◆ **Excerpted passage**
******

On the other hand, when the tilt head 150 is in the second position (as shown in FIGS. 7A and 7B), the engagement feature 157 is no longer aligned with the piston portion 121. In this configuration, the piston portion 121 is not able to move towards the tilt head 150. An outer wall portion of the tilt head 150 blocks movement of the piston portion 121 when the tilt head 150 is in the second tilt head position. In particular, because the linkage is inhibited moving towards the engagement feature 157 when the handle 130 is operated toward the second handle position (the ‘on’ position), the second portion 134b of the handle 130 would be fixed in place or remain stationary with respect to the enclosure 110 such that the handle would pivot about the second portion 134b and the switch 142 is not activated by the linkage. In this configuration, the first portion 134a of the handle 130 would move along the slot 118 from the first position to the second position.

With reference to FIGS. 5A to 5F, the linkage includes the following features:

A first link portion (or wishbone member) 122 pivotable about a third pivot point P3, pivotably connected to the piston portion 121 and pivotably connected at a second pivot point P2 to the finger member 134. A pivoting of the first link portion 122 about the third pivot point P3 causes a linear movement of the piston portion 121 with respect to the tilt head 150. The first link portion 122 has a pair of spaced apart arm portions that are coupled to the finger member 134 of the handle 130 at its second portion 134b in a ball-and-socket configuration. The first link portion 122 would move about the third pivot point P3 only when the handle is operated towards the ‘on’ position and the tilt head 150 is in the first tilt head position in which the engagement feature 157 (i.e. the recess) of the tilt head 150 would be aligned with the piston portion 121, which would allow the piston portion 121 to move into engagement with the tilt head 150. Otherwise, if the tilt head 150 is in the second tilt head position, the piston portion 121 would not be able to move towards the tilt head 150 thereby the first link portion 122 would remain substantially stationary and the other link portions of the linkage, which will be described below, would also remain substantially stationary. A pivoting movement of the finger portion 134 about the first pivot point P1 and a pivoting movement of the first link member 122 about the third pivot point P3 (when the tilt head is in the first tilt head position) causes a pivoting about the second pivot point P2 (where the second portion 134b of the handle 130 is located) that consequentially moves the second portion 134b of the handle 130 to actuate the other link portions of the linkage to activate the switch 142.

A second link portion 127 connected to the second pivot point P2. The second link portion 127 moves in unison with the second pivot point P2 where the second portion 134b of the handle 130 is located upon the pivoting movements of both the handle and the first link portion 122.

A third link portion 124 pivotably connected at a fourth pivot point P4 to the second link portion 127 and having a fifth pivot point P5 about which the third link portion 124 is pivotable. The third link portion 124 has an actuation portion for activating the switch 142 of the infuser. In particular, the actuation portion contacts the switch 142 and presses the switch 142 when the piston portion 121 engages the tilt head 150 and the handle 130 is operated to an ‘on’ position. A movement of the second link portion 127 rearwardly causes the third link portion 124 to pivot about the fifth pivot point P5, which in turn causes the actuation portion of the third link portion 124 to move downwardly to press the switch 142 to activate the infuser.

******

◆ **Entries shown**
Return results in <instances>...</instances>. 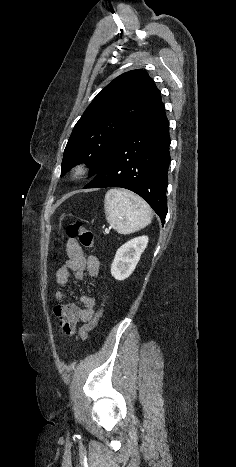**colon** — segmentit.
<instances>
[{
    "label": "colon",
    "mask_w": 236,
    "mask_h": 467,
    "mask_svg": "<svg viewBox=\"0 0 236 467\" xmlns=\"http://www.w3.org/2000/svg\"><path fill=\"white\" fill-rule=\"evenodd\" d=\"M65 234L70 239H73V240L77 239L79 243L84 247H87V248L94 247L93 232L85 228L82 222L79 220L69 223L65 229ZM100 316H101V310L98 311L97 315L91 322L83 325L79 329V336L82 340H87L89 332L97 325Z\"/></svg>",
    "instance_id": "1"
}]
</instances>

******

◆ **Exercise requirements**
1. Transcribe the part of the infuser linkage passage that opens with the words "A second link" and closes with "link portion 122.".
2. Answer these questions from the infuser linkage passage:
(a) About which pivot point does the first link portion 122 pivot?
(b) What part of the third link portion 124 activates the switch 142?
(c) When the tilt head 150 is in the second tilt head position, what blocks movement of the piston portion 121?
The rows have no connection to the infuser linkage passage.

◆ **Solved tasks**
1.
A second link portion 127 connected to the second pivot point P2. The second link portion 127 moves in unison with the second pivot point P2 where the second portion 134b of the handle 130 is located upon the pivoting movements of both the handle and the first link portion 122.

2.
(a) The third pivot point P3.
(b) Its actuation portion.
(c) An outer wall portion of the tilt head 150.